Letter to my granddaughter: Part 1
By Roger Payne
I wrote the following blog in response to a beloved 14 year-old granddaughter, wise beyond her years, who emailed me to say that her latest school assignment was to ask a grandparent to describe two of the most memorable, historical, world or national events that they had encountered in their lives. With minor edits, this is what I wrote:
Letter to My Granddaughter: Part 1
One of two most memorable, historical, world/national events that has occurred in my life was hearing that Nelson Mandela had been released from Robben Island prison and was working with what I thought of as the racist, South African, apartheid government to end apartheid.
I had been in South Africa in 1974 and experienced Apartheid first-hand—up close and personal. The experience shocked me to the core. I had no idea how savage human beings could be to each other about something so infinitesimal, so inconsequential as the amount of pigmentation in another person’s skin. How could a species—ours—do so much damage when the motive was based on a set of assumptions so unexamined, ignorant, vicious and wrongheaded? I can’t think of anything that we could do that could cause so much damage for so little effort as racism causes. Is there any action you can think of, or way of expression that could hurt so many others for so little effort and so little reward and also rely entirely for its adoption of such an absurd motive?
If a person wishes the world to think of them as entirely ignorant I see no simpler way to accomplish that than to express racist sentiments publicly. Do it once; it will destroy your life. I am sometimes overwhelmed by the appalling fact that we have named our own species Homo sapiens—Latin, of course, for “wise man.”
Wise, my ass.
Not when it comes to our regard for ‘The Other’: other populations, other religions, other sexual preferences, other countries, other races, or, God help us… other, species than our own. But here was Nelson Mandela, a distinguished, dignified man, who wasted neither time nor words complaining about the massive indignities he had suffered from blindingly ignorant racists during his 26 years of imprisonment—a man so clearly more worthy than all of his detractors—the most distinguished statesman of my long life—more honest than Churchill, a braver champion of change than Roosevelt, the embodiment of courage—the best that humanity can boast… walking integrity.

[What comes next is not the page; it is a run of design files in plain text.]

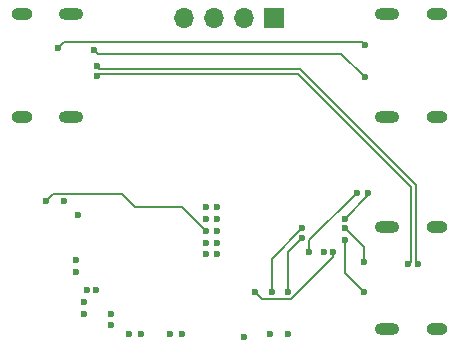
<source format=gbr>
G04 #@! TF.GenerationSoftware,KiCad,Pcbnew,8.0.8*
G04 #@! TF.CreationDate,2025-08-23T08:43:18-04:00*
G04 #@! TF.ProjectId,project-hw-usbc-mux-demux,70726f6a-6563-4742-9d68-772d75736263,rev?*
G04 #@! TF.SameCoordinates,Original*
G04 #@! TF.FileFunction,Copper,L4,Bot*
G04 #@! TF.FilePolarity,Positive*
%FSLAX46Y46*%
G04 Gerber Fmt 4.6, Leading zero omitted, Abs format (unit mm)*
G04 Created by KiCad (PCBNEW 8.0.8) date 2025-08-23 08:43:18*
%MOMM*%
%LPD*%
G01*
G04 APERTURE LIST*
G04 #@! TA.AperFunction,HeatsinkPad*
%ADD10O,2.100000X1.000000*%
G04 #@! TD*
G04 #@! TA.AperFunction,HeatsinkPad*
%ADD11O,1.800000X1.000000*%
G04 #@! TD*
G04 #@! TA.AperFunction,ComponentPad*
%ADD12R,1.700000X1.700000*%
G04 #@! TD*
G04 #@! TA.AperFunction,ComponentPad*
%ADD13O,1.700000X1.700000*%
G04 #@! TD*
G04 #@! TA.AperFunction,ViaPad*
%ADD14C,0.600000*%
G04 #@! TD*
G04 #@! TA.AperFunction,Conductor*
%ADD15C,0.200000*%
G04 #@! TD*
G04 APERTURE END LIST*
D10*
X63395000Y-48320000D03*
D11*
X67575000Y-48320000D03*
D10*
X63395000Y-39680000D03*
D11*
X67575000Y-39680000D03*
D10*
X63395000Y-30320000D03*
D11*
X67575000Y-30320000D03*
D10*
X63395000Y-21680000D03*
D11*
X67575000Y-21680000D03*
D10*
X36605000Y-21680000D03*
D11*
X32425000Y-21680000D03*
D10*
X36605000Y-30320000D03*
D11*
X32425000Y-30320000D03*
D12*
X53800000Y-22000000D03*
D13*
X51260000Y-22000000D03*
X48720000Y-22000000D03*
X46180000Y-22000000D03*
D14*
X37200000Y-38700000D03*
X34500000Y-37500000D03*
X61800000Y-36800000D03*
X59800000Y-39000000D03*
X52200000Y-45200000D03*
X58800000Y-41800000D03*
X61400000Y-42600000D03*
X59800000Y-39800000D03*
X61400000Y-45200000D03*
X59800000Y-40800000D03*
X53600000Y-45200000D03*
X56175735Y-39775735D03*
X55000000Y-45200000D03*
X56200000Y-40600000D03*
X66025000Y-42800000D03*
X65175000Y-42800000D03*
X38800000Y-26925000D03*
X38800000Y-26075000D03*
X36000000Y-37500000D03*
X49000000Y-38000000D03*
X49000000Y-39000000D03*
X49000000Y-40000000D03*
X49000000Y-41000000D03*
X49000000Y-42000000D03*
X48000000Y-42000000D03*
X48000000Y-41000000D03*
X48000000Y-40000000D03*
X48000000Y-39000000D03*
X48000000Y-38000000D03*
X55000000Y-48750000D03*
X53500000Y-48750000D03*
X51250000Y-49000000D03*
X60800000Y-36800000D03*
X56800000Y-41800000D03*
X58000000Y-41800000D03*
X61500000Y-24250000D03*
X35500000Y-24500000D03*
X61500000Y-27000000D03*
X38573818Y-24675000D03*
X40000000Y-48000000D03*
X40000000Y-47000000D03*
X42500000Y-48750000D03*
X41500000Y-48750000D03*
X46000000Y-48750000D03*
X45000000Y-48750000D03*
X37000000Y-43500000D03*
X37000000Y-42500000D03*
X37750000Y-47000000D03*
X37750000Y-46000000D03*
X38750000Y-45000000D03*
X38000000Y-45000000D03*
D15*
X34500000Y-37500000D02*
X35100000Y-36900000D01*
X40900000Y-36900000D02*
X42000000Y-38000000D01*
X35100000Y-36900000D02*
X40900000Y-36900000D01*
X42000000Y-38000000D02*
X46000000Y-38000000D01*
X46000000Y-38000000D02*
X48000000Y-40000000D01*
X61800000Y-37000000D02*
X61800000Y-36800000D01*
X59800000Y-39000000D02*
X61800000Y-37000000D01*
X60800000Y-36800000D02*
X56800000Y-40800000D01*
X56800000Y-40800000D02*
X56800000Y-41800000D01*
X52800000Y-45800000D02*
X52200000Y-45200000D01*
X55248529Y-45800000D02*
X52800000Y-45800000D01*
X58800000Y-41800000D02*
X58800000Y-42248529D01*
X58800000Y-42248529D02*
X55248529Y-45800000D01*
X61400000Y-41400000D02*
X59800000Y-39800000D01*
X61400000Y-42600000D02*
X61400000Y-41400000D01*
X59800000Y-40800000D02*
X59800000Y-43600000D01*
X59800000Y-43600000D02*
X61400000Y-45200000D01*
X56200000Y-40600000D02*
X55000000Y-41800000D01*
X55000000Y-41800000D02*
X55000000Y-45200000D01*
X53600000Y-42351470D02*
X53600000Y-45200000D01*
X56175735Y-39775735D02*
X53600000Y-42351470D01*
X38999999Y-26274999D02*
X55993199Y-26274999D01*
X65374999Y-42600001D02*
X65175000Y-42800000D01*
X38999999Y-26725001D02*
X55806801Y-26725001D01*
X38800000Y-26925000D02*
X38999999Y-26725001D01*
X55806801Y-26725001D02*
X65374999Y-36293199D01*
X55993199Y-26274999D02*
X65825001Y-36106801D01*
X38800000Y-26075000D02*
X38999999Y-26274999D01*
X65374999Y-36293199D02*
X65374999Y-42600001D01*
X65825001Y-36106801D02*
X65825001Y-42600001D01*
X65825001Y-42600001D02*
X66025000Y-42800000D01*
X38573818Y-24675000D02*
X38898818Y-25000000D01*
X38898818Y-25000000D02*
X59500000Y-25000000D01*
X59500000Y-25000000D02*
X61500000Y-27000000D01*
X35500000Y-24500000D02*
X36000000Y-24000000D01*
X36000000Y-24000000D02*
X61250000Y-24000000D01*
X61250000Y-24000000D02*
X61500000Y-24250000D01*
M02*

</source>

As I watched Mandela in 1990 address a massive crowd in Boston I felt that here was the embodiment of what we might all aspire to be, and that the problem against which he had spent his entire life fighting was the ultimate symbol of ignorance and failure—the thing that keeps humanity small, deformed, twisted; the force that damages its practitioners even more than it damages their victims; the terrible gift that, keeps on giving; The hate that dare not speak its name—racism.
Sorry Luna, I am surprised (shocked?) to find I’m so angry about this topic. I didn’t fully realize how enraged racism makes me feel until I started to address your request. Thank you for the opportunity. I think that part of my anger comes from the fact that one of my closest friends in life was John Marshall, who spent all of his time and resources promoting the future of the San people of Southwestern Africa—the so-called bushmen—the speakers of a click language with whom your uncle John and his wife Annie lived for some years while learning that language, and on whose behalf your aunt Holly negotiated. I visited John and Annie there, along with John Marshall and found the Bushmen to be the most truly happy, well-adjusted people I had ever encountered. Their children spent entire days just jumping, jumping, jumping up and down in play—and, as far as you could tell, simply because they were happy—not how I’d characterize childhood for most of the children here in the US-of-A. And yet, whenever the San people end up in towns they go straight to the bottom of the social heap—where they were treated as if they were the very dregs of humanity—the most despised and disrespected of peoples—whereas, as even a blind person could see, they, as family men and women, are perhaps the best humanity has yet achieved. Or, well, to be more accurate: the best that other, racist/prejudiced humans have not succeeded in wiping out…yet.
Sweet Christ , what the Hell sort of a species are we?